I'll take my statement one step further. My observation at the opening was many of the wealthy elderly patrons drew questionable looks as they viewed the images. It appeared in some cases, I was listening and watching, that they felt they must like the images because the director of MOMA told them they should.
 
Don't forget to credit gallery owners/auction houses/Art Critics in part for the print size and PR funding. The bigger the print, the bigger the $ for the sale, and a bigger cut for the agent. Do you think Rhine II would be worth $2+M if it was a 20x24" print? Gallery owners, Art Critics and museum curators spend a lot of time socializing.

There must be a marketing course given at the Düsseldorf School?
https://www.nytimes.com/2016/09/16/...ouisa-clement-anna-vogel-moritz-wegwerth.html

"Clement Greenberg was probably the single most influential art critic in the twentieth century. Although he is most closely associated with his support for Abstract Expressionism, and in particular Jackson Pollock, his views closely shaped the work of many other artists, including Helen Frankenthaler, Morris Louis, and Kenneth Noland. His attention to the formal properties of art - color, line, space and so forth - his rigorous approach to criticism, and his understanding of the development of modern art - although they have all been challenged - have influenced generations of critics and historians."
http://www.theartstory.org/critic-greenberg-clement.htm
x



This is a critical point, mostly ignored because it's a seamless aspect of the art world. As in politics, money is what invigorates that level of commercial work.
 
Don't get me wrong, I love some industrial shots and love shooting industrial in most cases. What I'm saying Struth wasn't a pioneer in the field and certainly wasn't the first to photograph these subjects. If you were to go through the photo archive for each of these facilities you'd find multiple images of these devices done by a staff photographer or freelancer.

I worked as a photographer for the department of energy in the mid 70's. It was routine to document any new system or device through construction and after completion.

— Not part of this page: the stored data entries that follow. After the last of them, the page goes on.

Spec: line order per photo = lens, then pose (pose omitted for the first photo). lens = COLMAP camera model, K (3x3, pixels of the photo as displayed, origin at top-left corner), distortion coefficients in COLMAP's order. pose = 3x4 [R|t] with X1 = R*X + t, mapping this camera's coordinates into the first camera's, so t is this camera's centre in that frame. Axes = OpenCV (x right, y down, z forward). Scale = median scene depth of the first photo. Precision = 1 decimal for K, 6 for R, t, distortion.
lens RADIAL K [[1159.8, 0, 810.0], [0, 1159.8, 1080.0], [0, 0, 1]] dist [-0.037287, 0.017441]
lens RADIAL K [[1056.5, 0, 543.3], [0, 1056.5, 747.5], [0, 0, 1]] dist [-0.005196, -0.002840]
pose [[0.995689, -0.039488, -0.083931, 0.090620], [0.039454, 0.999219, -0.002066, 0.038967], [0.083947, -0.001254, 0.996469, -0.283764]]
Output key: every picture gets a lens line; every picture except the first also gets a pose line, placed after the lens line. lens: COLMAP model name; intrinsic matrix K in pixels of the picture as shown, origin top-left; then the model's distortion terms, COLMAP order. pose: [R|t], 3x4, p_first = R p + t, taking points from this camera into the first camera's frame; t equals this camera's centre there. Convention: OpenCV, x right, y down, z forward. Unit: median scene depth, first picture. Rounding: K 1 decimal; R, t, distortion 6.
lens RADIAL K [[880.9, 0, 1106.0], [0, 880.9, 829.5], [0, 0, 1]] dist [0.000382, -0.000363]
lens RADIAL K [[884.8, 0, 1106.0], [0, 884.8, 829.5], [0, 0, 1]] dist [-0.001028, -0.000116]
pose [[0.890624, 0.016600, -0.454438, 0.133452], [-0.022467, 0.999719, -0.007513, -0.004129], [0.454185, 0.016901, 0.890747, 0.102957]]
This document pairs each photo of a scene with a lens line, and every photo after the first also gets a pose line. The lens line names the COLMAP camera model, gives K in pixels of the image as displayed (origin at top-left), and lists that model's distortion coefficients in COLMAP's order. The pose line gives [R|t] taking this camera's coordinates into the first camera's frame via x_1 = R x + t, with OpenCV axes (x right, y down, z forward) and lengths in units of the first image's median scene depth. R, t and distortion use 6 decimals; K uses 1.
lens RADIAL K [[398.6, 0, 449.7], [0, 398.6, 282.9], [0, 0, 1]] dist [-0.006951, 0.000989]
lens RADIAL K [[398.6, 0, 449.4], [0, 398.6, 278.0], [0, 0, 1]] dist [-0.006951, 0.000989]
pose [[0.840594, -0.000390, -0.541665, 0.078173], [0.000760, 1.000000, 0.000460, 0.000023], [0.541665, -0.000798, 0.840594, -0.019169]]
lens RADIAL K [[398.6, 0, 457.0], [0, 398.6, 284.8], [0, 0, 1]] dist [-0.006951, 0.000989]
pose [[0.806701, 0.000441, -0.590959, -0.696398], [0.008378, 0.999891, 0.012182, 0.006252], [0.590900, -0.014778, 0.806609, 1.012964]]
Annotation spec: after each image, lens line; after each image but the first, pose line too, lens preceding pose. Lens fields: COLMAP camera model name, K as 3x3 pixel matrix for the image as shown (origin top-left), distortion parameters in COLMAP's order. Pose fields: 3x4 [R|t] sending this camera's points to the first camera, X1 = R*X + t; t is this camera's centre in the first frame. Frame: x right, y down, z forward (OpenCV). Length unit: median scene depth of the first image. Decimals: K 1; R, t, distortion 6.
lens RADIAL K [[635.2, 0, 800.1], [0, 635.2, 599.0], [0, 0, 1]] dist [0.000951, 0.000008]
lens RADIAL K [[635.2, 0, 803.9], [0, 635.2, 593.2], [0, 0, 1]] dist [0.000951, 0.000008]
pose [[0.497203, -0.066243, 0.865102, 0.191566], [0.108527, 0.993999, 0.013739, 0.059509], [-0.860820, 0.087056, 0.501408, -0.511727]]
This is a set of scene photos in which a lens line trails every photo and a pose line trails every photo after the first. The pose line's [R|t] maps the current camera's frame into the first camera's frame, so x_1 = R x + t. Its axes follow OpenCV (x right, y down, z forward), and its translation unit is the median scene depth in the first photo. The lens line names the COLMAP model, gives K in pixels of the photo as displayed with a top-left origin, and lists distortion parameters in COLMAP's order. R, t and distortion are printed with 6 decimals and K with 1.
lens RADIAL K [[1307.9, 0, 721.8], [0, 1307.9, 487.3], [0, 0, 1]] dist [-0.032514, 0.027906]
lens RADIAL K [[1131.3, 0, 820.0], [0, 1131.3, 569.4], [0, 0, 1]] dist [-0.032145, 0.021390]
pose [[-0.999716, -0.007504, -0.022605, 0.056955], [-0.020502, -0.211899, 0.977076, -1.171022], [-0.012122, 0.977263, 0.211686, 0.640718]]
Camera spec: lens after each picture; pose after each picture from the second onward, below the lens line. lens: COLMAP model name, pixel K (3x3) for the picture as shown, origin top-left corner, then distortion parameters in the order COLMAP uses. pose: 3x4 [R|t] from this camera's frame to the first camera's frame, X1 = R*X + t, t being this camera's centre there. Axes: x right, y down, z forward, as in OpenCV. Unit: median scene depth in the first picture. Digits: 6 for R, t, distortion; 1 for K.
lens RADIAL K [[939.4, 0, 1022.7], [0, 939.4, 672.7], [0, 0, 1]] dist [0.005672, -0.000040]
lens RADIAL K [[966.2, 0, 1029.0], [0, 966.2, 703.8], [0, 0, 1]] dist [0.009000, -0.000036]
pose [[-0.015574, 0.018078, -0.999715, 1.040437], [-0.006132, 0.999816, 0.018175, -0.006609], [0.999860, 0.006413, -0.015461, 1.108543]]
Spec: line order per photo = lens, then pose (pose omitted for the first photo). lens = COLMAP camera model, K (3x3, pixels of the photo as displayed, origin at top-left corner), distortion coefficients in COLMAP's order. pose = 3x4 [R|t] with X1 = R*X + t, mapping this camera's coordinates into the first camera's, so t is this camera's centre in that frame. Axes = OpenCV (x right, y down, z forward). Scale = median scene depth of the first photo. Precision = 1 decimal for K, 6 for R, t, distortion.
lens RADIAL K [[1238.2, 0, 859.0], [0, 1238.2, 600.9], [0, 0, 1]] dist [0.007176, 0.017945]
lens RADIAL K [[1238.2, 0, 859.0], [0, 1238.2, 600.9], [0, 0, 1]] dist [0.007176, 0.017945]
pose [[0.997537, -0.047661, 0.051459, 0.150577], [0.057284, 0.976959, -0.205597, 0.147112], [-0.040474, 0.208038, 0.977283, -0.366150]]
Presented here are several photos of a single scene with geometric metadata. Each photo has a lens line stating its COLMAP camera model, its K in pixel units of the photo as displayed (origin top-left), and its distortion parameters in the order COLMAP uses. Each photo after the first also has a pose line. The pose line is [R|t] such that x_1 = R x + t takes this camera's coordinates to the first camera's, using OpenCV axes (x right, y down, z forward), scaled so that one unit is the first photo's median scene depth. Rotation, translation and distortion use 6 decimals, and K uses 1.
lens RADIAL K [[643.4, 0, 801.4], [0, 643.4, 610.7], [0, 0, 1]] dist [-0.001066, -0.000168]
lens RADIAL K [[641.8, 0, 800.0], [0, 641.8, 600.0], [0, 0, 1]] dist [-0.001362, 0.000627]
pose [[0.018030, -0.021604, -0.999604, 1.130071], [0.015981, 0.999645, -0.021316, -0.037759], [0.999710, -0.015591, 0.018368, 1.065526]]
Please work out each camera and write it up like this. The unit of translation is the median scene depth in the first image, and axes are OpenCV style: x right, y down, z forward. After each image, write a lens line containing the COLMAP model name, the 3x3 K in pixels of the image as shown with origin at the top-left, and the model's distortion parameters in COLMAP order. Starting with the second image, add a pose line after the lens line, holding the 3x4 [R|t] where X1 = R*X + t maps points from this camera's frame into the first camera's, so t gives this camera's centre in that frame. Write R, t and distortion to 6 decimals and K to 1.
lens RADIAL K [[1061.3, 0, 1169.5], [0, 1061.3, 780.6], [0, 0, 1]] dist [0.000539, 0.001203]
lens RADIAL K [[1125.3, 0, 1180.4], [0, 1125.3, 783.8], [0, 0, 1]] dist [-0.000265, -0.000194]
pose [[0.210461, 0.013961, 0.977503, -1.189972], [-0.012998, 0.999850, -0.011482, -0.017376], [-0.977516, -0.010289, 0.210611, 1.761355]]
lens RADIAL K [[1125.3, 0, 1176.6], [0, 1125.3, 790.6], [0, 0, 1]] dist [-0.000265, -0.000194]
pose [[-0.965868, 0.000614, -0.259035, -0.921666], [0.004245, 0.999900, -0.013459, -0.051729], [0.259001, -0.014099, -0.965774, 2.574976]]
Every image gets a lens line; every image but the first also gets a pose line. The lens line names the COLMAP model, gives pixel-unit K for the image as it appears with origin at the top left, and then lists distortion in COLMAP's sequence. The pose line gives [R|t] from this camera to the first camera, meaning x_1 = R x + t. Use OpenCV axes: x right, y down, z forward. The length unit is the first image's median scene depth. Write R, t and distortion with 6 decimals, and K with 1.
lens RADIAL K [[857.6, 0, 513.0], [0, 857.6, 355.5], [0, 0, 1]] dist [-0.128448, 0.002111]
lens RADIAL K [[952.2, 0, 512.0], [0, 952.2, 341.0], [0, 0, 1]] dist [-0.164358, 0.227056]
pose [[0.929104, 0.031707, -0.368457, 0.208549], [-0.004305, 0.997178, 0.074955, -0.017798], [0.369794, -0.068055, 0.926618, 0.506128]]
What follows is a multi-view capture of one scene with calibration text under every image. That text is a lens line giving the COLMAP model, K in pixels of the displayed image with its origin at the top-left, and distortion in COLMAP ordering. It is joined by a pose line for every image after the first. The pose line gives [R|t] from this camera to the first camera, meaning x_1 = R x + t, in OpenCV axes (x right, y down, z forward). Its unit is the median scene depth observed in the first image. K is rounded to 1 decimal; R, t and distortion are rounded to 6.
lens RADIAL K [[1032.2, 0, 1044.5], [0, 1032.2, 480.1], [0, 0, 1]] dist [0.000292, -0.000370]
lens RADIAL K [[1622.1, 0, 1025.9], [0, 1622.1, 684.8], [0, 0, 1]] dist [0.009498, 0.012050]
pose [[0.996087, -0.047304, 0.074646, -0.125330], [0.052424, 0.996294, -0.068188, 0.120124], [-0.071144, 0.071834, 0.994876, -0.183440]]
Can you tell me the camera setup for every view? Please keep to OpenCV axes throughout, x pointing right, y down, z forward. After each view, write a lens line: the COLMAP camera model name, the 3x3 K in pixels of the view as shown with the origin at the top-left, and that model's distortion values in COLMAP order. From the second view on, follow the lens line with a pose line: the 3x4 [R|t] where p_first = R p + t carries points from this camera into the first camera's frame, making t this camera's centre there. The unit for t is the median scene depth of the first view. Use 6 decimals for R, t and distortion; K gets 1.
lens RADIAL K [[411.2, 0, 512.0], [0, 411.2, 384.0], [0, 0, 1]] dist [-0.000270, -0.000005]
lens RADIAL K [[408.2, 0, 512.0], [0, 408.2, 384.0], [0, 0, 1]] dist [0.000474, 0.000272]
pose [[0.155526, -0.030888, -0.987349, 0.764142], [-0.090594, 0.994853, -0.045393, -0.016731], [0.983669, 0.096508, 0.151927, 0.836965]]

The researchers called us down to document experiments that were running for reports and grant proposals. I was assigned to Oak Rridge National Lab and loaned to the Y-12 facility frequently. I and the staff on a daily basis photographed cyclotrons, linear accelerators, nuclear reactors, plasma fusion reactors and pretty much the highest tech precision devices in the world. We all had Q security clearances and much of what we shot was highly classified.

My point is Struth didn't do anything that hadn't already been done over and over. He didn't do the shots any better than the guys that made them first. He didn't even print them bigger. We often did very large prints for displays. He just had the right contacts and a good PR guy and caught the attention of someone trying to create a new star.
 
A couple more routine industrial shots. This is why I say what he does is nothing out of the ordinary for a commercial / Industrisl photographer.

You're entitled to it, but that's a gross under interpretation of Gursky.
Have you stood in front of any of his work?